### Exercise tasks
A. According to the blackjack program post, on what date did the writer start the program?
B. Carry the blackjack program post forward from its final sentence.

I have a small interest in blackjack and the statistics involved with it. I worked in a casino long enough that
I know better than to try and beat the house.
On the other hand, if the dealer has to play to 17, you can win about 1/3 of your hands without drawing a card.
I know that it's been done before, and probably at length, but I want to investigate different strategies for blackjack.
I'm working on the early stages of a blackjack program. It's still in pseudocode, but it's starting to look a lot more
like a blackjack program
and less like a Rube Goldberg blackjack machine.
| A | 2 | 3 | 4 | 5 | 6 | 7 | 8 | 9 | T | J | Q | K |
| C | | | | | | | | | | | | | |
| D | | | | | | | | | | | | | |
| S | | | | | | | | | | | | | |
| H | | | | | | | | | | | | | |
When I started with it November 11, 2005, I had plans of making a 2 dimensional array [4x13] and randomly choosing from
it for each draw. After a card was chosen, it's value in the array would change to tell the program not to choose it again. This created
two problems.

### Dataset entries
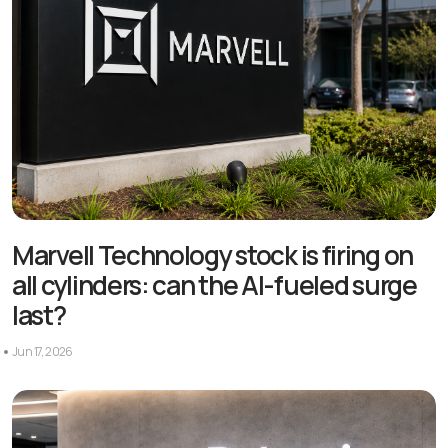
Marvell Technology stock is firing on
all cylinders: can the AI-fueled surge
last?
Jun 17, 2026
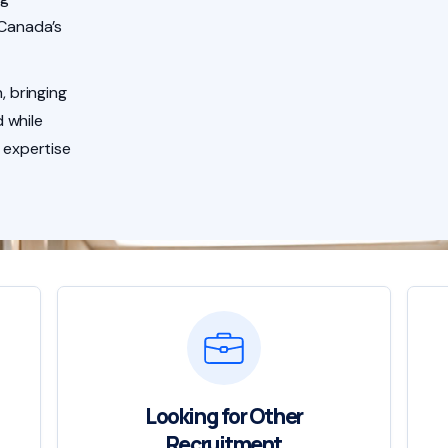
 Canada’s
, bringing
 while
 expertise
Looking for Other
Recruitment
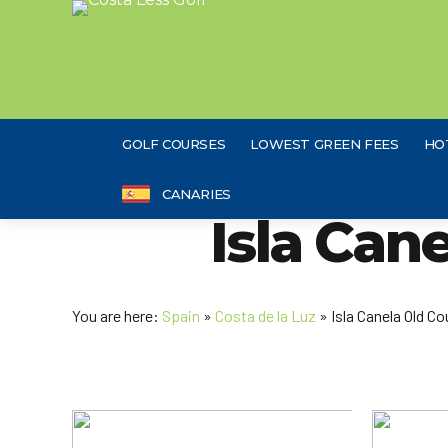
GOLF COURSES
LOWEST GREEN FEES
HO
CANARIES
Isla Can
You are here:
Spain
»
Costa de la Luz
» Isla Canela Old Co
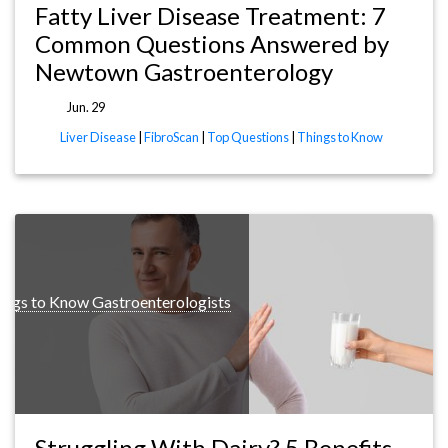
Fatty Liver Disease Treatment: 7
Common Questions Answered by
Newtown Gastroenterology
Jun. 29
Liver Disease
|
FibroScan
|
Top Questions
|
Things to Know
ings to Know
Gastroenterologists
Struggling With Dairy? 5 Benefits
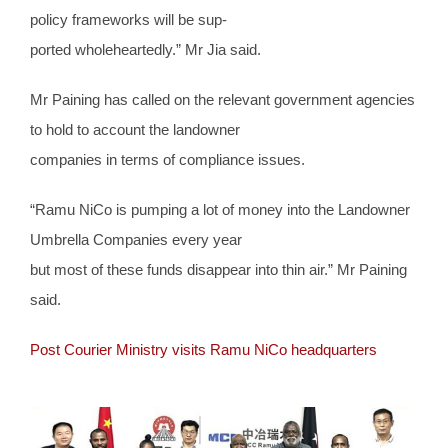
policy frameworks will be sup-
ported wholeheartedly.” Mr Jia said.
Mr Paining has called on the relevant government agencies
to hold to account the landowner
companies in terms of compliance issues.
“Ramu NiCo is pumping a lot of money into the Landowner
Umbrella Companies every year
but most of these funds disappear into thin air.” Mr Paining
said.
Post Courier Ministry visits Ramu NiCo headquarters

### Responses to the tasks
A. November 11, 2005.

B.
- Broken odds
- Inefficient card selection
Broken odds
The first problem with this method is that the only draw with correct odds would be the first with 1/52.
Using the array method, lets pretend we're choosing suit then rank. Each draw, you get a 25% chance of getting a heart.
Still pretending, lets say you get 7 hearts out of the first 12 cards. Your odds of getting a heart in the next draw
should be 6/40 (15%), but
using the array method, you'll always get a chance at a heart 1/4 of the time. This happens on a smaller scale
when you draw rank first.
With my plans of running this hundreds of times to check the odds on different strategies, even a small variance will
kill it.
Inefficient card selection
Also related to my wish to run this at length unattended, I needed to clean up the card selection. Your first card
is always valid, but each card(x)after that, has an x/52 chance of being invalid.
Invalid cards must be redrawn. Simply choosing the next higher card doesn't seem like a problem at first, but it
greatly adds to the problem with skewed odds.
When you're halfway through the deck, you average 2 cards per 3 draws. When you're down to the last few cards, you
could easily draw 20 invalid cards before getting one you can count.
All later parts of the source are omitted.